Based on these latest findings, we definitely need more research to understand how our bodies cope with decomposition after we die.
“I believe in putting the fun in funerals.”
Loved that Night Court episode.
Well played, Max!
But I thought Ruthie would be in the top 3 at least!
How does the anesthesia circulate into the system if theres no respiration or circulation? Is it local and they just administer it with a needle into likely reflex points?
I remember reading an American soldier’s account of Okinawa. He had been fighting for quite some time, mostly had the Japanese licked, when in the final moments the Japanese launched a massive banzai attack across open ground, into our prepared defenses.
This of course was folly, and in this soldiers words, we chewed them up. Wave after wave, mountains of corpses littered the battlefield.
But the strange part was yet to come. Apparently that night, a body close to his position, sat stone cold straight up and moaned the most blood curdling moan he had ever heard. Later many others were doing the same. He thought maybe the Japanese were playing possum, as did others who were laying down withering fire against their new foes.
Until one gentlemen, who had the past knowledge to know, informed them that those men were dead. That the heat of the pacific, helped quicken decomposition, and that when the gasses of the body escape the throat that it will vibrate the vocal cords.
That story always stuck with me, and I cannot imagine being in their place.
There is respiration and circulation, otherwise you’d be dead.
Interestingly enough, it appears that no one really knows why anesthesia “works” they way it does.

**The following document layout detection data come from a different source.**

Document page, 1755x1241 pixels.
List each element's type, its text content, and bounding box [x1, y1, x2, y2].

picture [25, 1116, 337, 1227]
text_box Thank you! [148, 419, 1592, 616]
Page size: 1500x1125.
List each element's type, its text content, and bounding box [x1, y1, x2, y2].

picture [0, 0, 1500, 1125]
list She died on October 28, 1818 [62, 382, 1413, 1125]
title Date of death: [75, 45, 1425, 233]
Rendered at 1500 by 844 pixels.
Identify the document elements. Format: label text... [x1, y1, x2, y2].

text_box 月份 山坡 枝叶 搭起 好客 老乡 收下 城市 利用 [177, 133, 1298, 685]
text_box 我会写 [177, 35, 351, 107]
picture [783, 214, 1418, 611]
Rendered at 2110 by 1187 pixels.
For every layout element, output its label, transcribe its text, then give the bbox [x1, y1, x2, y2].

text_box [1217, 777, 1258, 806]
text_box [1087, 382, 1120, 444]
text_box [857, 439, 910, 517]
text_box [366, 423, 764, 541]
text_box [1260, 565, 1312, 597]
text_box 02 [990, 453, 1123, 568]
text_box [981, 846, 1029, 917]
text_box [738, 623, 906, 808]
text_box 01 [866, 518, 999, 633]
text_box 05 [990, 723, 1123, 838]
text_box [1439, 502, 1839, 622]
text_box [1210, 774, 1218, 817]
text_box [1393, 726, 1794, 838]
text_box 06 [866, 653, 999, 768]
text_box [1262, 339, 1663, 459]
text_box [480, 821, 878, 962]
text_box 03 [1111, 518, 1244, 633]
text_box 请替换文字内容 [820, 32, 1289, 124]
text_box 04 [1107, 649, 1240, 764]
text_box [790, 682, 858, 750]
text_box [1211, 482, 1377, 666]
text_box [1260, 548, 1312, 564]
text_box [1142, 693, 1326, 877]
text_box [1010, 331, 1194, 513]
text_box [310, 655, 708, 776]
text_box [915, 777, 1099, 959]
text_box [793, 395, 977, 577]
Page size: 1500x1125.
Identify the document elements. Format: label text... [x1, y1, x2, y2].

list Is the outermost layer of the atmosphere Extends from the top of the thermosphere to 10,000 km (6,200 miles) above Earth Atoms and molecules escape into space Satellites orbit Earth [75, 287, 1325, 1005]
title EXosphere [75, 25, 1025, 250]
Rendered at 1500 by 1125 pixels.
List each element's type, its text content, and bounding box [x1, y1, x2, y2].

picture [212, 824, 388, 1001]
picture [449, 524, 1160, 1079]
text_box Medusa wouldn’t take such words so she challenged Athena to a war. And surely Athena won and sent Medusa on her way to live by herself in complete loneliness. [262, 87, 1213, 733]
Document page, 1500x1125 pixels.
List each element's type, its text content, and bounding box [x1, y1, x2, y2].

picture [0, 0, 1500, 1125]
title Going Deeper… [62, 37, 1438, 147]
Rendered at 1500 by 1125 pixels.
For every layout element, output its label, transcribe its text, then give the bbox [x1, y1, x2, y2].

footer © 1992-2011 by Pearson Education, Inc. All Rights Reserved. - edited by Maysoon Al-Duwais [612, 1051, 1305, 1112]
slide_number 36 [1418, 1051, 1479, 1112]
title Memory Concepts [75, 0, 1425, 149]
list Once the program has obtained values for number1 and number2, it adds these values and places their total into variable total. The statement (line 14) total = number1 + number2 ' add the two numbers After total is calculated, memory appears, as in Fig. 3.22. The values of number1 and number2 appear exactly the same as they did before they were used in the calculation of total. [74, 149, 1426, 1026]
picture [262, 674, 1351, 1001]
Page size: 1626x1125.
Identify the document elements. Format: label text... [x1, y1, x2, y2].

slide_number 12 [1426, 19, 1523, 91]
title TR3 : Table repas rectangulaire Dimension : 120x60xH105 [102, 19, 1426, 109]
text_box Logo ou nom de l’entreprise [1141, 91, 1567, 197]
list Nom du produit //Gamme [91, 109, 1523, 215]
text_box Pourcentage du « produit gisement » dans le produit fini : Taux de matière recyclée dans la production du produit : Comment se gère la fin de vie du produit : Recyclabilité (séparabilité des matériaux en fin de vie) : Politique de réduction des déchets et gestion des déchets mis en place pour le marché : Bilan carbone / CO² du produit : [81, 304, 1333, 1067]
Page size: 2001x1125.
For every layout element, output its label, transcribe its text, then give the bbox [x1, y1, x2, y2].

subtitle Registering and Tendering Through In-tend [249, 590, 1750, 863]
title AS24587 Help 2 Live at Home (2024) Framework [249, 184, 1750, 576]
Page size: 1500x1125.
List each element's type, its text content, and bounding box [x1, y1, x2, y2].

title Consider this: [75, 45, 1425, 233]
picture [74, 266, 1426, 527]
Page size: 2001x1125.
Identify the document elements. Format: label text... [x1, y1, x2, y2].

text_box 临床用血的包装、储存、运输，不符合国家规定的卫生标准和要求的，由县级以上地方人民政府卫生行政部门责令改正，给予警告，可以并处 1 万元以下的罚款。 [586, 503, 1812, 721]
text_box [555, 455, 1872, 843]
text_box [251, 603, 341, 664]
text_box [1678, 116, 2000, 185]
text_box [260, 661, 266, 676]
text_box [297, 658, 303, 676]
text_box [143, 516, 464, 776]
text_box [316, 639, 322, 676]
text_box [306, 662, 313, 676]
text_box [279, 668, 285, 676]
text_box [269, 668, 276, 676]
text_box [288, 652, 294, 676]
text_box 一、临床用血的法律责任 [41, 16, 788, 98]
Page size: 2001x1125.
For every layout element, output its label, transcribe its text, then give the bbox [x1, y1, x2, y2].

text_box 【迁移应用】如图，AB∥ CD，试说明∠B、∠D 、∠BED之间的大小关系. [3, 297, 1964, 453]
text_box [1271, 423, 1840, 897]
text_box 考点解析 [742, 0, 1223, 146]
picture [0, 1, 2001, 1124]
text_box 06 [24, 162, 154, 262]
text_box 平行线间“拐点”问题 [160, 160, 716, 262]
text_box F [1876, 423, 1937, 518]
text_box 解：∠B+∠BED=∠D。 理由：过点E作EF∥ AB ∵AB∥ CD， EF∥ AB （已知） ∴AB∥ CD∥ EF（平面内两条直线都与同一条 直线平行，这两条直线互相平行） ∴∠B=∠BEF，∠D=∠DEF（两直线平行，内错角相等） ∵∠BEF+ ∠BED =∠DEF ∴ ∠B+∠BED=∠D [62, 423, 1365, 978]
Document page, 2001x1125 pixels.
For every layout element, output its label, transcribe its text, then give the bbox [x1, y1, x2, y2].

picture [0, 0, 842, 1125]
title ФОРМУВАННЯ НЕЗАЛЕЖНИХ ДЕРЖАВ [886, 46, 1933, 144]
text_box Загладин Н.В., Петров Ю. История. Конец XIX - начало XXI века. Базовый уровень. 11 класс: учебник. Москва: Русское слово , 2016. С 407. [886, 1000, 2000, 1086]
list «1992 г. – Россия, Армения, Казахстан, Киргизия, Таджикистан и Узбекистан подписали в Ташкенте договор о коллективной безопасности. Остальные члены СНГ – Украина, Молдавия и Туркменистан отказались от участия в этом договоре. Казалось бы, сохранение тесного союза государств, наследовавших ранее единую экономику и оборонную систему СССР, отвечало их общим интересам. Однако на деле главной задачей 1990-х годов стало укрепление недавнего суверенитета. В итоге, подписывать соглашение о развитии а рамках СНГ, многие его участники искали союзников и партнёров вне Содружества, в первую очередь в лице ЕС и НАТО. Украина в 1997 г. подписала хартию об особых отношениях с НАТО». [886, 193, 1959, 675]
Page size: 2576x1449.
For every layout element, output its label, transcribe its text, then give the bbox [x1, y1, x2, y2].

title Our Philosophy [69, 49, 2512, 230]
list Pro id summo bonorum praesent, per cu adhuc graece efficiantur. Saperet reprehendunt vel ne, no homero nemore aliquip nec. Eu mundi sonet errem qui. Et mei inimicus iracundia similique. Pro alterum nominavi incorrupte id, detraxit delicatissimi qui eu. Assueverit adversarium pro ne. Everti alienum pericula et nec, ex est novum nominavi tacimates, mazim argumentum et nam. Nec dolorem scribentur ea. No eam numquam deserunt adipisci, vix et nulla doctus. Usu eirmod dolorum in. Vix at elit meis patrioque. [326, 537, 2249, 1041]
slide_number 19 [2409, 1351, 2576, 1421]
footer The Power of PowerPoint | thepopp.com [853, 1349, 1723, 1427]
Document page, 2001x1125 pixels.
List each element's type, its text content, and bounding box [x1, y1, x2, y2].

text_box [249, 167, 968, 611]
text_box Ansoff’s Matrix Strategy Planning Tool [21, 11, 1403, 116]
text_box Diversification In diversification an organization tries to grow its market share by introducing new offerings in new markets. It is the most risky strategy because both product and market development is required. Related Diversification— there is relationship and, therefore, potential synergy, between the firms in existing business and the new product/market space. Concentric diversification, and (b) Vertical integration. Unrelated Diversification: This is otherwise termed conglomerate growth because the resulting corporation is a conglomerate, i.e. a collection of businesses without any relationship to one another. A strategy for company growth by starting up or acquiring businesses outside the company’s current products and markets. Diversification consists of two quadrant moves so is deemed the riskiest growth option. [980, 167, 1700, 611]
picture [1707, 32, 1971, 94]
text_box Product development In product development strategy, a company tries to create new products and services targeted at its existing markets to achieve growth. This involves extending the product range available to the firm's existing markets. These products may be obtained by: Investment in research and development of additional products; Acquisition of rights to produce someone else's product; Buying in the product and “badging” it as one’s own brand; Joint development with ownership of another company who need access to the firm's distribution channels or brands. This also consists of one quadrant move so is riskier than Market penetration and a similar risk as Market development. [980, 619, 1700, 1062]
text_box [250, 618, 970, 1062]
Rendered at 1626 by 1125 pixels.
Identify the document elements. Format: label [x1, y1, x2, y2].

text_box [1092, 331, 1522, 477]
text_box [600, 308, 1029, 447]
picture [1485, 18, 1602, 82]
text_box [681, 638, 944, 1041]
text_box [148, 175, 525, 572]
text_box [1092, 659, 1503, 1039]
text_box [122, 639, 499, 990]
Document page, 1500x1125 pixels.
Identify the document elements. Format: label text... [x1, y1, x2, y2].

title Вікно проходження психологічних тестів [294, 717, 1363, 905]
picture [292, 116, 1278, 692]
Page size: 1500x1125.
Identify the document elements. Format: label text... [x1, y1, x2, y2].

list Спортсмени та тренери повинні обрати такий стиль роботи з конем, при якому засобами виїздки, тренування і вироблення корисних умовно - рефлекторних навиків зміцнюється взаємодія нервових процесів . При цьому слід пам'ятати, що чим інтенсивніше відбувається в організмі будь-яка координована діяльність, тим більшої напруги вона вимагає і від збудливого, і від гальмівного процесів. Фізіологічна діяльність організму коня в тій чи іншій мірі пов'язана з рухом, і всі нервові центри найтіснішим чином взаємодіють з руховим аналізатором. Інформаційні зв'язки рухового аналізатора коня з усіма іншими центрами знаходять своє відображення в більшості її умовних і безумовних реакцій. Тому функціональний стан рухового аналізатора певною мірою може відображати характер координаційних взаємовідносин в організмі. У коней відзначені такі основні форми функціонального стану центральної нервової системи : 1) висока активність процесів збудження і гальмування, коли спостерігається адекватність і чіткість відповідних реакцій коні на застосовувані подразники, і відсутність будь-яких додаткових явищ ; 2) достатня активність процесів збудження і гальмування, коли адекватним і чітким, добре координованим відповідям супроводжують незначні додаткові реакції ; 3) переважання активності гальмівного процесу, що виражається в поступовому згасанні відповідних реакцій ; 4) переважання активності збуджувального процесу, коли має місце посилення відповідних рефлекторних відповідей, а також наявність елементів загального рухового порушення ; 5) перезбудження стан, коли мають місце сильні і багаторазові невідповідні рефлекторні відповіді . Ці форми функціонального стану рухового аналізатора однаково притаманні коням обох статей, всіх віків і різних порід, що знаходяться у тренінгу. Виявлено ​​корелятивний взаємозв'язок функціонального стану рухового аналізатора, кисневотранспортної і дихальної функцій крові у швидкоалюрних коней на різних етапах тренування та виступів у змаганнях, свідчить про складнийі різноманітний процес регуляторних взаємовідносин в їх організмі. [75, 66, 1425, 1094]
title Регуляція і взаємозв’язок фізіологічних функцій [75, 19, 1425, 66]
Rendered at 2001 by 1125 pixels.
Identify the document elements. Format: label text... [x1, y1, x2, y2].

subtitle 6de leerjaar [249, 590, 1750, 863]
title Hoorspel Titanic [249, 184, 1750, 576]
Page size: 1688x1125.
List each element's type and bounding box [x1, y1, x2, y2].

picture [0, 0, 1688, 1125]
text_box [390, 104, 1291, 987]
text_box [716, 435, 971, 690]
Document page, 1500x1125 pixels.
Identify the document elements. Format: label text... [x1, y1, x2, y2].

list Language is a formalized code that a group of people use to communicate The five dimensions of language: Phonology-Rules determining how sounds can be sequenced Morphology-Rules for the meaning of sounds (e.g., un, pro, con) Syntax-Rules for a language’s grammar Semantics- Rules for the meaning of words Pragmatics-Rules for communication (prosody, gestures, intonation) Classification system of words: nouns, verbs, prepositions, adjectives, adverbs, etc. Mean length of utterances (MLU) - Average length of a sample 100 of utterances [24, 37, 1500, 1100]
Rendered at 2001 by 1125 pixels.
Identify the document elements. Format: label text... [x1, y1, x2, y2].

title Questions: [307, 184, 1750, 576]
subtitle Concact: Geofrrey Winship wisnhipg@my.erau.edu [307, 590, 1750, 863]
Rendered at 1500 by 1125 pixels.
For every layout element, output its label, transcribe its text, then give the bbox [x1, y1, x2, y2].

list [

You’re unconscious, but still breathing etc.. The autonomous functions continue, but everything else turned off.
Genveive Bujold was hot back then. Hard to believe she is 77 now.
A-holes don’t show any of what they are talking about.
Geez, already half insane from fatigue and lack of sleep, then the zombies come out!
Made me remember an incident many years ago when I was commuting through farming country. Visible from the interstate was a field which sloped down from the homestead to near the highwayside. A fullgrown cow keeled over at some point (clement weather so spring or fall) and each day my commute provided a demonstration of decomposition of that cow as it progressed from fresh cadaver to bag of bones. My family still lives there and I can’t travel near that spot without remembering it.
Exhibit - Che Guevera
Stephen Fry had a drive across America show. He stopped by the UTenn one.
My Grandfather a WW! vet opted for Cremation rather than the whole extravaganza of a funeral and had his ashes scattered in the Superstition Mountains outside of Phoenix.
Personally I do not get the whole pickling and packaging model today, ashes to ashes, dust to dust is what I read and believe
God does not need the body to resurrect us
After a long time, they do, but not for many years.